Why a recession is the worst time to skimp on brand marketing

brand marketing
Despite hard times, companies like Amazon and Priceline focused on successful brand marketing to thrive in the long run.

(This story was originally published on entrepreneur.com and was edited for content and style.)

Stocks are dwindling, technological growth is halting and the bubbles are bursting. If you haven’t felt it yet, brace yourself for the impact. When markets start to shift, companies are forced to turn quickly and adapt to minimize fallout. In tech, we see this happening in the form of budget cuts, mass layoffs and employee freezes.

There is no denying that some of these reactions are justified, albeit sadly. An economic boom spanning more than 10 years gave way to bloated growth trajectories, overvalued startups and unprecedented hiring. But the wake of the victims left by it offers a rare peek behind the curtain. How do priorities shift when the going gets tough? Who or what comes first on the chopping block? Do these cuts match the goals and vision defined by the company, or are they just a band-aid designed to allay the fears of anxious investors?

A long-term mindset reaps long-term rewards

In 1997, Amazon’s IPO was launched at a price of $18 per share. Two years later, the company’s valuation rose to more than 50 times its IPO value.
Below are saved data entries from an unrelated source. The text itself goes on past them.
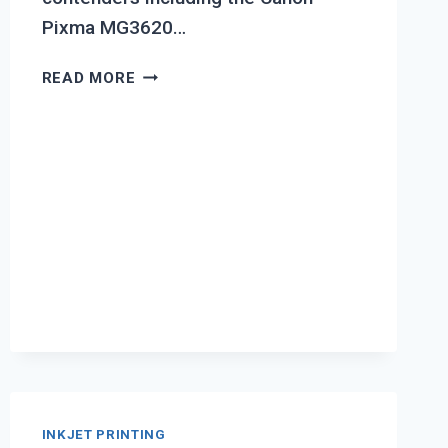
Pixma MG3620…
TOP
READ MORE
7
BEST
INKJET
PRINTER
FOR
FREELANCERS
INKJET PRINTING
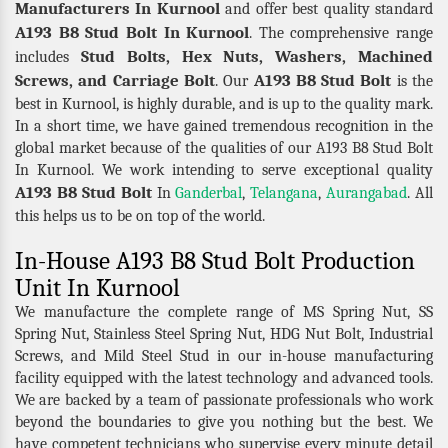
Manufacturers In Kurnool
and offer best quality standard
A193 B8 Stud Bolt In Kurnool
. The comprehensive range
Stud Bolts, Hex Nuts, Washers, Machined
includes
Screws, and Carriage Bolt
A193 B8 Stud Bolt
. Our
is the
best in Kurnool, is highly durable, and is up to the quality mark.
In a short time, we have gained tremendous recognition in the
global market because of the qualities of our A193 B8 Stud Bolt
In Kurnool. We work intending to serve exceptional quality
A193 B8 Stud Bolt
In
Ganderbal
,
Telangana
,
Aurangabad
. All
this helps us to be on top of the world.
In-House A193 B8 Stud Bolt Production
Unit In Kurnool
We manufacture the complete range of MS Spring Nut, SS
Spring Nut, Stainless Steel Spring Nut, HDG Nut Bolt, Industrial
Screws, and Mild Steel Stud in our in-house manufacturing
facility equipped with the latest technology and advanced tools.
We are backed by a team of passionate professionals who work
beyond the boundaries to give you nothing but the best. We
have competent technicians who supervise every minute detail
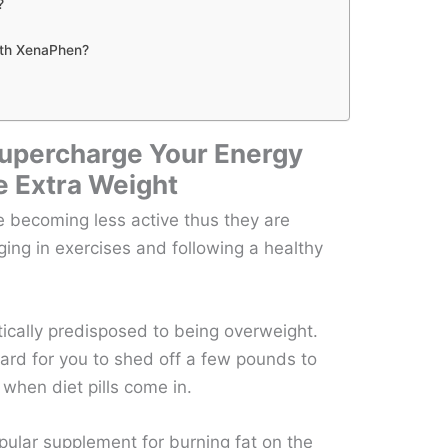
?
ith XenaPhen?
upercharge Your Energy
e Extra Weight
 becoming less active thus they are
ing in exercises and following a healthy
cally predisposed to being overweight.
hard for you to shed off a few pounds to
 when diet pills come in.
lar supplement for burning fat on the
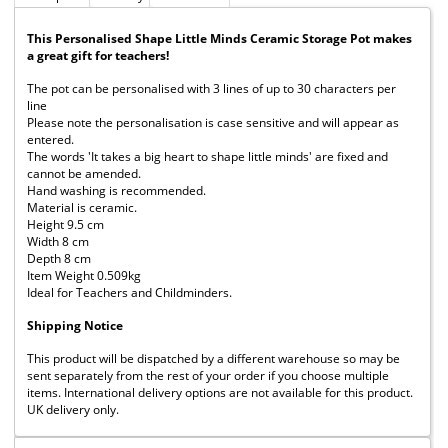
This Personalised Shape Little Minds Ceramic Storage Pot makes
a great gift for teachers!
The pot can be personalised with 3 lines of up to 30 characters per
line
Please note the personalisation is case sensitive and will appear as
entered.
The words 'It takes a big heart to shape little minds' are fixed and
cannot be amended.
Hand washing is recommended.
Material is ceramic.
Height 9.5 cm
Width 8 cm
Depth 8 cm
Item Weight 0.509kg
Ideal for Teachers and Childminders.
Shipping Notice
This product will be dispatched by a different warehouse so may be
sent separately from the rest of your order if you choose multiple
items. International delivery options are not available for this product.
UK delivery only.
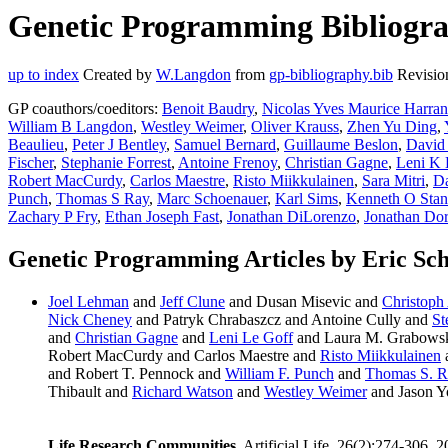
Genetic Programming Bibliograp
up to index
Created by
W.Langdon
from
gp-bibliography.bib
Revisio
GP coauthors/coeditors:
Benoit Baudry
,
Nicolas Yves Maurice Harra
William B Langdon
,
Westley Weimer
,
Oliver Krauss
,
Zhen Yu Ding
,
Beaulieu
,
Peter J Bentley
,
Samuel Bernard
,
Guillaume Beslon
,
David
Fischer
,
Stephanie Forrest
,
Antoine Frenoy
,
Christian Gagne
,
Leni K 
Robert MacCurdy
,
Carlos Maestre
,
Risto Miikkulainen
,
Sara Mitri
,
Da
Punch
,
Thomas S Ray
,
Marc Schoenauer
,
Karl Sims
,
Kenneth O Stan
Zachary P Fry
,
Ethan Joseph Fast
,
Jonathan DiLorenzo
,
Jonathan Do
Genetic Programming Articles by Eric Sch
Joel Lehman
and
Jeff Clune
and Dusan Misevic and
Christoph
Nick Cheney
and Patryk Chrabaszcz and Antoine Cully and
St
and
Christian Gagne
and
Leni Le Goff
and Laura M. Grabows
Robert MacCurdy and Carlos Maestre and
Risto Miikkulainen
and Robert T. Pennock and
William F. Punch
and
Thomas S. R
Thibault and
Richard Watson
and
Westley Weimer
and Jason Y
Life Research Communities
. Artificial Life, 26(2):274-306, 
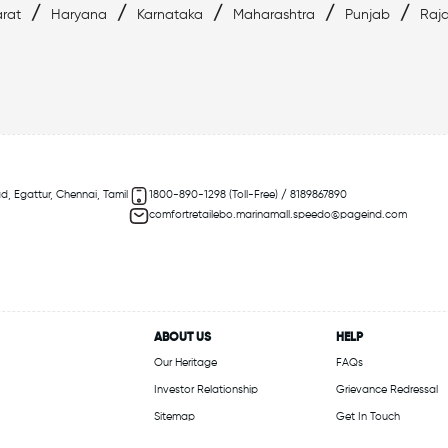
/
/
/
/
/
rat
Haryana
Karnataka
Maharashtra
Punjab
Raj
d, Egattur, Chennai, Tamil
1800-890-1298 (Toll-Free) / 8189867890
comfortretailebo.marinamall.speedo@pageind.com
ABOUT US
HELP
Our Heritage
FAQs
Investor Relationship
Grievance Redressal
Sitemap
Get In Touch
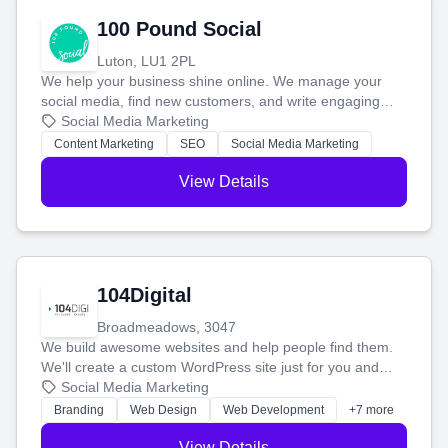
100 Pound Social
Luton, LU1 2PL
We help your business shine online. We manage your
social media, find new customers, and write engaging
blog posts so you can attract more people and grow,
Social Media Marketing
stress-free.
Content Marketing
SEO
Social Media Marketing
View Details
104Digital
Broadmeadows, 3047
We build awesome websites and help people find them.
We'll create a custom WordPress site just for you and
boost your search rankings so your business shines
Social Media Marketing
online.
Branding
Web Design
Web Development
+7 more
View Details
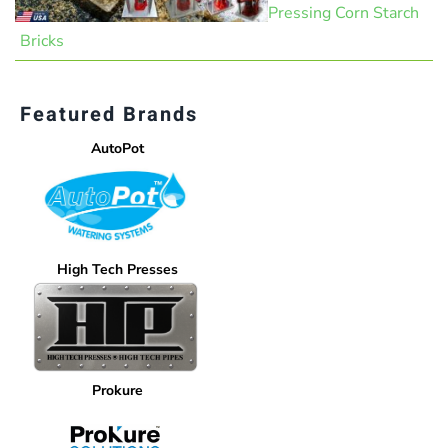
Pressing Corn Starch
Bricks
Featured Brands
AutoPot
High Tech Presses
Prokure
Then the dotcom bubble burst, and a stock that once rose above $100 dropped to below $10. It wasn’t until late 2001 that Amazon began returning profits to investors. Today, it is the world’s 5th most valuable company with a market cap of $1.1 trillion.

How did the company survive when so many others failed? Much to investors’ dismay, Amazon took the slow and steady approach, focusing more on brand awareness and innovation than revenue.

In a 60 Minutes interview, Amazon CEO Jeff Bezos explained this strategy, saying, “The long-term approach is rare enough that it means you’re not competing with a ton of companies because most companies want to see a return on investment in , you know, one, two, three years… I’m willing it’s five, six, seven years. So just that change in the timeline can be a really big competitive advantage.”

Like Amazon, the online travel booking website Priceline lost $1.1 billion in the dotcom crash. Instead of cutting back on brand marketing, the company doubled. You probably remember the TV commercials featuring William Shatner as the “price negotiator,” a brand marketing campaign that was so successful it lasted the next 14 years. The company never got off the gas, spending $3.8 billion on marketing in 2021. Today, Priceline’s umbrella company, Booking Holdings, has a market cap of $78 billion.

The ROI of brand equity in times of crisis

It is tempting to focus on short-term solutions during periods of volatility. You start digging into the numbers, looking for areas that yield the highest returns. Brand equity rarely appears as a line item, because brands are built over years, not quarters. But focusing on nurturing your brand equity is just as crucial in times of crisis as it is in times of stability. Trends change, customer needs shift, but who you are remains consistent, and this ability pays off in challenging times.

Your brand is your most valuable asset. It’s who you are, why you exist, and how you deliver on that promise. They are not your colors, mascot or product. Instead, it’s about how people feel when they interact with your business at a particular touchpoint. You should be able to describe a brand the way you describe a person. Are they progressive and principled? Feminine and tough? Powerful and authentic? With successful brand marketing, the right brand identity, cultivated, nurtured, and ingrained in the minds of your audience, can always deliver lasting results.

In a time of austerity, for example, a strong brand will continue to perform:

Mouth to mouth: 91% of B2B buyers are influenced by word of mouth when making purchasing decisions, making it more influential than Google, Facebook and Twitter combined. What drives word of mouth? Brands that inspire emotional intensity receive 3x more word of mouth than brands that are less emotionally connected.

Loyalty and Retention: Retention is considerably cheaper than acquisition. When customers feel connected to your brand, part of your journey, they are more likely to weather the storms by your side. See Nike for more information about this.

To trust: According to a 2022 Salsify survey, 46% of consumers say they would pay more to buy from brands they can trust. Especially in difficult times, people look to brands they can rely on.

Revenue: The consistent presentation of a brand across all touchpoints has the potential to increase sales by 33%.

If you build it, they will come

Above all, people buy from brands they believe in. As Simon Sinek said well, “People don’t buy what you do; they buy why you do it and what you do just proves what you believe.”

Your brand identity is the expression of this “why”. It is the driving force behind your behavior, your voice and the feeling that remains after every interaction with your organization. Investing in and cultivating a powerful brand will be the determining factor in how your organization survives both good and bad times.